---
title: "Introduction to Probability and Statistics"
output:
ioslides_presentation:
smaller: true
---
```{r setup, include=FALSE}
knitr::opts_chunk$set(echo = TRUE)
```
## Outline
- Give a brief overview of probabilty and statistics need for data analytics
## Summary Statistics
A few common summary statistics for interpretting data are:
- **mean**: Average value
- **median**: 50th percentile (middle) value
- **mode**: Most frequently occuring value
- **minimum**: Minimum value
- **maximum**: Maximum value
- **range**: Distance from largest to smallest value
- **standard deviation**: Measures spread of data
## Example with Passing Yard of Aaron Rodgers
Below we create a vector where each element consists of seasonal passing yards of Aaron Rodgers of the Green Bay Packers over his 12 year career, that is, upto the 2017-2018 NFL season .
```{r}
passing.yards.ar <- c(65,46,218,4038,4434,3922,4643,4295,2536,4381,3821,4428)
passing.yards.ar
```
```{r}
mean(passing.yards.ar) # Mean
median(passing.yards.ar) # Median
```
##
```{r}
mode(passing.yards.ar) # Mode
min(passing.yards.ar) # Min
max(passing.yards.ar) # Max
range(passing.yards.ar) # Range
sd(passing.yards.ar) # Standard deviation
```
## Median vs. Mean
Both are statistics measures that try to understand the central tendency of a set of data points. In some cases, using one is better than the other.
## Example Median vs. Mean
Let's take Aaron Rodgers first 4 years in the NFL. Which value would be a more accurate indicator of his passing ability in his first 4 years?
```{r}
passing.yards.ar.4 <- passing.yards.ar[1:4] # Selects first 4 elements
passing.yards.ar.4
median(passing.yards.ar.4) # Median
mean(passing.yards.ar.4) # Mean
```
##
Certainly an average is a popular and most natural measure of a midpoint. However, it suffers because it can be greatly affected if there is one value that is significantly higher or lower than the other data points. This is an example of why one may choose the median over the mean.
## Your Turn
1. Apply the `summary()` function to Aaron Rodgers' passing yard over 12 years.
2. Based on Aaron Rodger's passing yard values, would take the mean or mode to be a better estimate of his career passing yards?
## Answers
### 1.
```{r}
summary(passing.yards.ar)
```
### 2.
From a statistical point of view, I would take his median value of 3980. This is because his first 3 years are not a real representation of his passing yardage because of lack of playing time.
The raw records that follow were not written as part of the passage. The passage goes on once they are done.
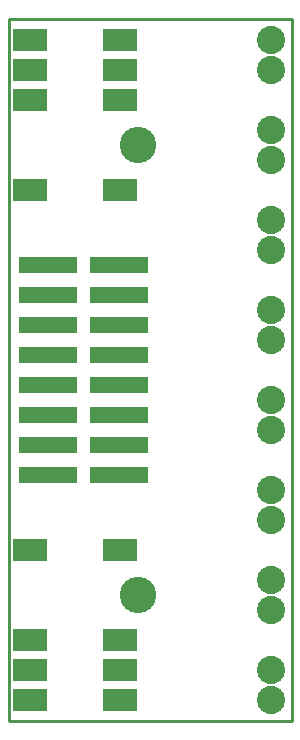
<source format=gts>
G04 #@! TF.FileFunction,Soldermask,Top*
%FSLAX46Y46*%
G04 Gerber Fmt 4.6, Leading zero omitted, Abs format (unit mm)*
G04 Created by KiCad (PCBNEW 0.201504221001+5618~22~ubuntu14.04.1-product) date Thu 30 Apr 2015 05:03:49 PM EDT*
%MOMM*%
G01*
G04 APERTURE LIST*
%ADD10C,0.100000*%
%ADD11C,0.228600*%
%ADD12R,4.895800X1.416000*%
%ADD13C,2.387600*%
%ADD14R,2.940000X1.924000*%
%ADD15C,3.092400*%
G04 APERTURE END LIST*
D10*
D11*
X25400000Y-84836000D02*
X49364900Y-84836000D01*
X49364900Y-25400000D02*
X49364900Y-84836000D01*
X25400000Y-25400000D02*
X25400000Y-84836000D01*
X25400000Y-25400000D02*
X49364900Y-25400000D01*
D12*
X28752800Y-46228000D03*
X34747200Y-46228000D03*
X28752800Y-48768000D03*
X34747200Y-48768000D03*
X28752800Y-51308000D03*
X34747200Y-51308000D03*
X28752800Y-53848000D03*
X34747200Y-53848000D03*
X28752800Y-56388000D03*
X34747200Y-56388000D03*
X28752800Y-58928000D03*
X34747200Y-58928000D03*
X28752800Y-61468000D03*
X34747200Y-61468000D03*
X28752800Y-64008000D03*
X34747200Y-64008000D03*
D13*
X47586900Y-80518000D03*
X47586900Y-83058000D03*
X47586900Y-72898000D03*
X47586900Y-75438000D03*
X47586900Y-65278000D03*
X47586900Y-67818000D03*
X47586900Y-57658000D03*
X47586900Y-60198000D03*
X47586900Y-50038000D03*
X47586900Y-52578000D03*
X47586900Y-42418000D03*
X47586900Y-44958000D03*
X47586900Y-34798000D03*
X47586900Y-37338000D03*
X47586900Y-27178000D03*
X47586900Y-29718000D03*
D14*
X27222500Y-27178000D03*
X34842500Y-27178000D03*
X27222500Y-29718000D03*
X34842500Y-29718000D03*
X27222500Y-32258000D03*
X34842500Y-32258000D03*
X27222500Y-39878000D03*
X34842500Y-39878000D03*
X27222500Y-70358000D03*
X34842500Y-70358000D03*
X27222500Y-77978000D03*
X34842500Y-77978000D03*
X27222500Y-80518000D03*
X34842500Y-80518000D03*
X27222500Y-83058000D03*
X34842500Y-83058000D03*
D15*
X36334700Y-74168000D03*
X36334700Y-36068000D03*
M02*

</source>
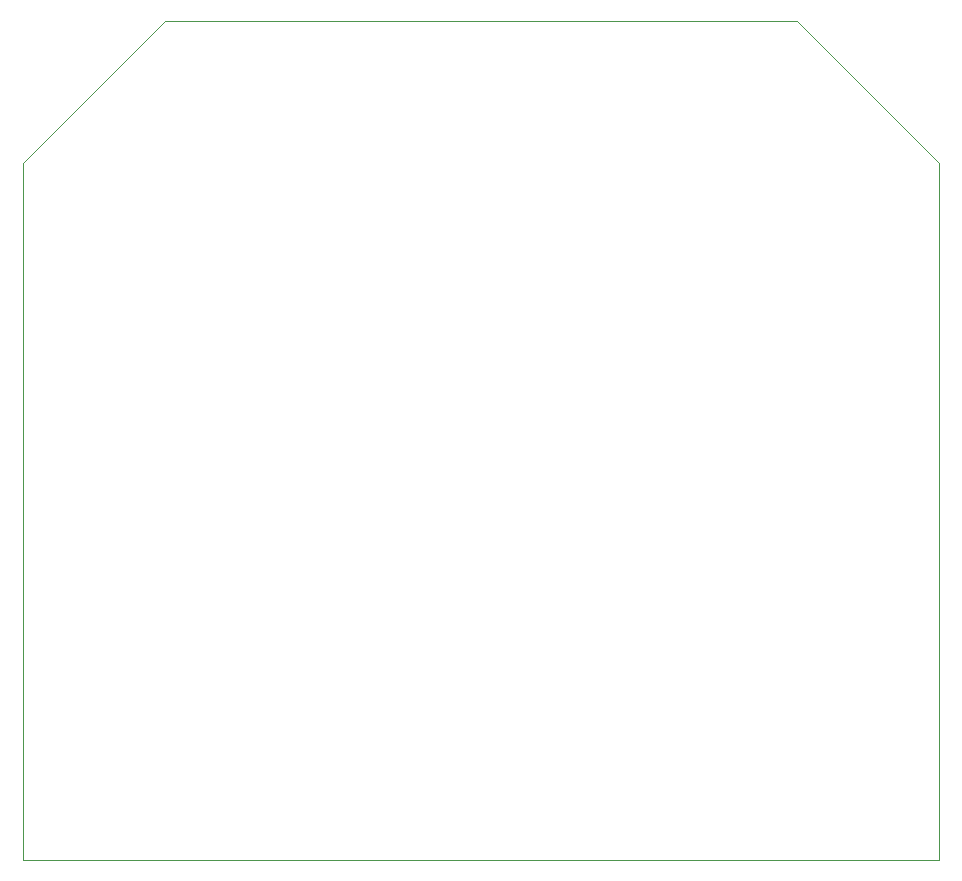
<source format=gm1>
G04 #@! TF.GenerationSoftware,KiCad,Pcbnew,9.0.2*
G04 #@! TF.CreationDate,2025-06-30T20:49:54-07:00*
G04 #@! TF.ProjectId,idkwhatimdoing,69646b77-6861-4746-996d-646f696e672e,rev?*
G04 #@! TF.SameCoordinates,Original*
G04 #@! TF.FileFunction,Profile,NP*
%FSLAX46Y46*%
G04 Gerber Fmt 4.6, Leading zero omitted, Abs format (unit mm)*
G04 Created by KiCad (PCBNEW 9.0.2) date 2025-06-30 20:49:54*
%MOMM*%
%LPD*%
G01*
G04 APERTURE LIST*
G04 #@! TA.AperFunction,Profile*
%ADD10C,0.050000*%
G04 #@! TD*
G04 APERTURE END LIST*
D10*
X54500000Y-157500000D02*
X132000000Y-157500000D01*
X66500000Y-86500000D02*
X120000000Y-86500000D01*
X132000000Y-98500000D02*
X120000000Y-86500000D01*
X54500000Y-157500000D02*
X54500000Y-98500000D01*
X54500000Y-98500000D02*
X66500000Y-86500000D01*
X132000000Y-157500000D02*
X132000000Y-98500000D01*
M02*

</source>
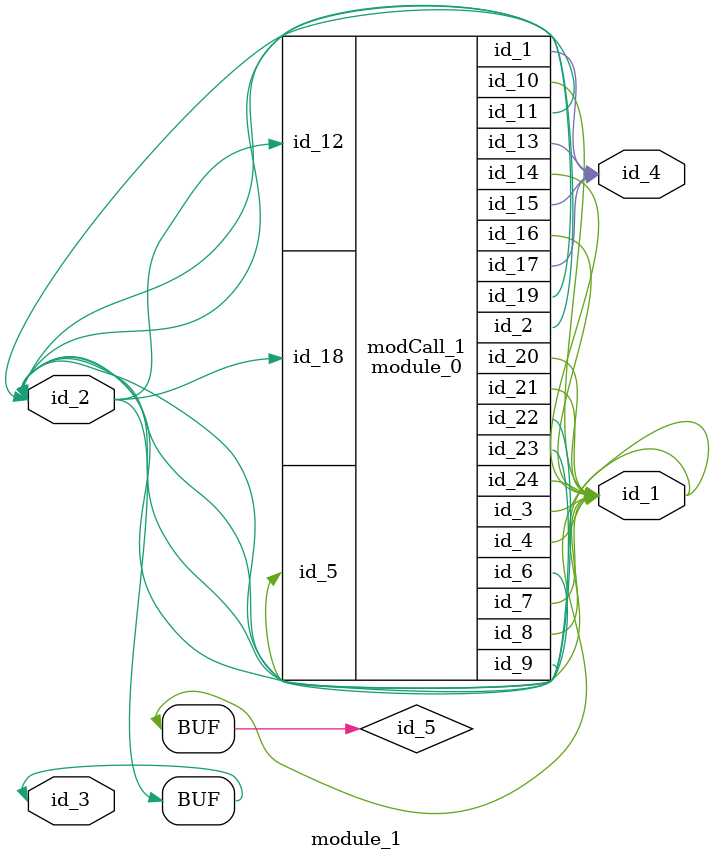
<source format=v>
module module_0 (
    id_1,
    id_2,
    id_3,
    id_4,
    id_5,
    id_6,
    id_7,
    id_8,
    id_9,
    id_10,
    id_11,
    id_12,
    id_13,
    id_14,
    id_15,
    id_16,
    id_17,
    id_18,
    id_19,
    id_20,
    id_21,
    id_22,
    id_23,
    id_24
);
  inout wire id_24;
  inout wire id_23;
  inout wire id_22;
  output wire id_21;
  inout wire id_20;
  inout wire id_19;
  input wire id_18;
  output wire id_17;
  output wire id_16;
  output wire id_15;
  output wire id_14;
  output wire id_13;
  input wire id_12;
  inout wire id_11;
  inout wire id_10;
  inout wire id_9;
  output wire id_8;
  output wire id_7;
  output wire id_6;
  input wire id_5;
  inout wire id_4;
  output wire id_3;
  inout wire id_2;
  output wire id_1;
endmodule
module module_1 (
    id_1,
    id_2,
    id_3,
    id_4
);
  output wire id_4;
  inout wire id_3;
  inout wire id_2;
  output wire id_1;
  assign id_2 = id_3;
  wire id_5;
  assign id_1 = id_5;
  module_0 modCall_1 (
      id_4,
      id_3,
      id_5,
      id_5,
      id_5,
      id_2,
      id_1,
      id_5,
      id_2,
      id_5,
      id_3,
      id_2,
      id_4,
      id_1,
      id_4,
      id_5,
      id_4,
      id_3,
      id_3,
      id_5,
      id_5,
      id_2,
      id_3,
      id_5
  );
endmodule

</source>
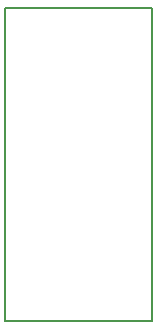
<source format=gko>
G04 #@! TF.GenerationSoftware,KiCad,Pcbnew,5.0.0-fee4fd1~66~ubuntu16.04.1*
G04 #@! TF.CreationDate,2018-09-13T19:17:13+02:00*
G04 #@! TF.ProjectId,mav_ovp,6D61765F6F76702E6B696361645F7063,rev?*
G04 #@! TF.SameCoordinates,Original*
G04 #@! TF.FileFunction,Profile,NP*
%FSLAX46Y46*%
G04 Gerber Fmt 4.6, Leading zero omitted, Abs format (unit mm)*
G04 Created by KiCad (PCBNEW 5.0.0-fee4fd1~66~ubuntu16.04.1) date Thu Sep 13 19:17:13 2018*
%MOMM*%
%LPD*%
G01*
G04 APERTURE LIST*
%ADD10C,0.150000*%
G04 APERTURE END LIST*
D10*
X107000000Y-81500000D02*
X94500000Y-81500000D01*
X107000000Y-108000000D02*
X107000000Y-81500000D01*
X94500000Y-108000000D02*
X107000000Y-108000000D01*
X94500000Y-81500000D02*
X94500000Y-108000000D01*
M02*

</source>
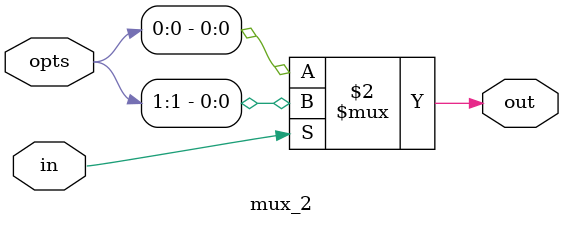
<source format=sv>
module mux_2(in, opts, out);

	input wire in;
	input wire [1:0] opts;
	output logic out;

	always_comb begin
		out = in ? opts[1] : opts[0];
	end

endmodule

</source>
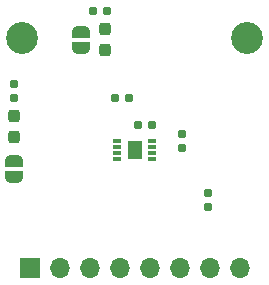
<source format=gbr>
%TF.GenerationSoftware,KiCad,Pcbnew,7.0.1*%
%TF.CreationDate,2023-04-15T14:41:49-07:00*%
%TF.ProjectId,SPI Flash Carrier,53504920-466c-4617-9368-204361727269,rev?*%
%TF.SameCoordinates,Original*%
%TF.FileFunction,Soldermask,Top*%
%TF.FilePolarity,Negative*%
%FSLAX46Y46*%
G04 Gerber Fmt 4.6, Leading zero omitted, Abs format (unit mm)*
G04 Created by KiCad (PCBNEW 7.0.1) date 2023-04-15 14:41:49*
%MOMM*%
%LPD*%
G01*
G04 APERTURE LIST*
G04 Aperture macros list*
%AMRoundRect*
0 Rectangle with rounded corners*
0 $1 Rounding radius*
0 $2 $3 $4 $5 $6 $7 $8 $9 X,Y pos of 4 corners*
0 Add a 4 corners polygon primitive as box body*
4,1,4,$2,$3,$4,$5,$6,$7,$8,$9,$2,$3,0*
0 Add four circle primitives for the rounded corners*
1,1,$1+$1,$2,$3*
1,1,$1+$1,$4,$5*
1,1,$1+$1,$6,$7*
1,1,$1+$1,$8,$9*
0 Add four rect primitives between the rounded corners*
20,1,$1+$1,$2,$3,$4,$5,0*
20,1,$1+$1,$4,$5,$6,$7,0*
20,1,$1+$1,$6,$7,$8,$9,0*
20,1,$1+$1,$8,$9,$2,$3,0*%
%AMFreePoly0*
4,1,19,0.500000,-0.750000,0.000000,-0.750000,0.000000,-0.744911,-0.071157,-0.744911,-0.207708,-0.704816,-0.327430,-0.627875,-0.420627,-0.520320,-0.479746,-0.390866,-0.500000,-0.250000,-0.500000,0.250000,-0.479746,0.390866,-0.420627,0.520320,-0.327430,0.627875,-0.207708,0.704816,-0.071157,0.744911,0.000000,0.744911,0.000000,0.750000,0.500000,0.750000,0.500000,-0.750000,0.500000,-0.750000,
$1*%
%AMFreePoly1*
4,1,19,0.000000,0.744911,0.071157,0.744911,0.207708,0.704816,0.327430,0.627875,0.420627,0.520320,0.479746,0.390866,0.500000,0.250000,0.500000,-0.250000,0.479746,-0.390866,0.420627,-0.520320,0.327430,-0.627875,0.207708,-0.704816,0.071157,-0.744911,0.000000,-0.744911,0.000000,-0.750000,-0.500000,-0.750000,-0.500000,0.750000,0.000000,0.750000,0.000000,0.744911,0.000000,0.744911,
$1*%
G04 Aperture macros list end*
%ADD10C,2.700000*%
%ADD11FreePoly0,270.000000*%
%ADD12FreePoly1,270.000000*%
%ADD13R,1.700000X1.700000*%
%ADD14O,1.700000X1.700000*%
%ADD15R,0.750000X0.300000*%
%ADD16R,1.300000X1.500000*%
%ADD17RoundRect,0.160000X-0.197500X-0.160000X0.197500X-0.160000X0.197500X0.160000X-0.197500X0.160000X0*%
%ADD18RoundRect,0.237500X0.237500X-0.287500X0.237500X0.287500X-0.237500X0.287500X-0.237500X-0.287500X0*%
%ADD19RoundRect,0.160000X-0.160000X0.197500X-0.160000X-0.197500X0.160000X-0.197500X0.160000X0.197500X0*%
%ADD20FreePoly0,90.000000*%
%ADD21FreePoly1,90.000000*%
%ADD22RoundRect,0.155000X0.212500X0.155000X-0.212500X0.155000X-0.212500X-0.155000X0.212500X-0.155000X0*%
%ADD23RoundRect,0.160000X0.197500X0.160000X-0.197500X0.160000X-0.197500X-0.160000X0.197500X-0.160000X0*%
G04 APERTURE END LIST*
D10*
%TO.C,REF\u002A\u002A*%
X72000000Y-53000000D03*
%TD*%
D11*
%TO.C,JP1*%
X58000000Y-52525000D03*
D12*
X58000000Y-53825000D03*
%TD*%
D13*
%TO.C,J1*%
X53625000Y-72500000D03*
D14*
X56165000Y-72500000D03*
X58705000Y-72500000D03*
X61245000Y-72500000D03*
X63785000Y-72500000D03*
X66325000Y-72500000D03*
X68865000Y-72500000D03*
X71405000Y-72500000D03*
%TD*%
D15*
%TO.C,U1*%
X61050000Y-61750000D03*
X61050000Y-62250000D03*
X61050000Y-62750000D03*
X61050000Y-63250000D03*
X63950000Y-63250000D03*
X63950000Y-62750000D03*
X63950000Y-62250000D03*
X63950000Y-61750000D03*
D16*
X62500000Y-62500000D03*
%TD*%
D17*
%TO.C,R1*%
X59002500Y-50700000D03*
X60197500Y-50700000D03*
%TD*%
D18*
%TO.C,D1*%
X60000000Y-54000000D03*
X60000000Y-52250000D03*
%TD*%
D19*
%TO.C,R5*%
X66500000Y-61102500D03*
X66500000Y-62297500D03*
%TD*%
D20*
%TO.C,JP2*%
X52250000Y-64750000D03*
D21*
X52250000Y-63450000D03*
%TD*%
D22*
%TO.C,C1*%
X63967500Y-60400000D03*
X62832500Y-60400000D03*
%TD*%
D19*
%TO.C,R2*%
X52250000Y-56902500D03*
X52250000Y-58097500D03*
%TD*%
D10*
%TO.C,REF\u002A\u002A*%
X53000000Y-53000000D03*
%TD*%
D23*
%TO.C,R3*%
X61997500Y-58100000D03*
X60802500Y-58100000D03*
%TD*%
D18*
%TO.C,D2*%
X52250000Y-61375000D03*
X52250000Y-59625000D03*
%TD*%
D19*
%TO.C,R4*%
X68750000Y-66152500D03*
X68750000Y-67347500D03*
%TD*%
M02*

</source>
He is consistently around 4000 passing yards each season.
## Confidence Intervals
A confidence interval is a range of values such that a true mean will lie inside the interval with a high probability.
## Example of Confidence Interval with Passing Yards of Brett Favre
Below we create a vector where each element consists of seasonal passing yards of Brett Favre over his entire career.
```{r}
# Create vector of Brett Favre's passing yards
passing.yards.bf <- c(0,3227,3303,3882,4413,3899,3867,4212,4091,
3812,3921,3658,3361,4088,3881,3885,4155,
3472,4202,2509)
passing.yards.bf
```
##
Computing the confidence interval along with other values:
```{r}
t.test(passing.yards.bf)
```
Keeping our eyes on the important part, we see our confidence interval is `(3146.78,4037.02)`. From this, since $p<.05$, we can say that we are 95% sure that true mean of Brett Favre's career passing yards will lie in this interval.
## Comparing Brett Favre and Aaron Rodgers
We can use the `t.test(x,y)` function with two inputs to quickly compute the means of two lists.
```{r}
t.test(passing.yards.bf,passing.yards.ar)
```
Without going into too much detail about the statistics. Looking at the means of $x$, Brett Favre, and $y$, Aaron Rodgers, we can see that there is a clear difference between the two.
## Your Turn
Number of interceptions from Aaron Rodgers and Brett Favre by season:
```{r}
intercepts.ar <- c(1,0,0,13,7,11,6,8,6,5,8,7) # Aaron Rodgers
intercepts.bf <- c(2,13,24,14,13,13,16,23,23, # Brett Favre
16,15,16,21,17,29,18,15,22,7,19)
```
1. What is the 95% confidence interval for Aaron Rodgers' and Brett Favre's mean interceptions per season?
2. Is there a clear difference in the number of interceptions between the two?
## Answers
### 1.
```{r}
t.test(intercepts.ar)
```
##
```{r}
t.test(intercepts.bf)
```
Aaron Rodgers is `(3.4,8.6)`.
Brett Favre is `(14.0,19.6)`.
##
### 2.
```{r}
t.test(intercepts.ar,intercepts.bf)
```
There is a clear distinction between their average number of interceptions!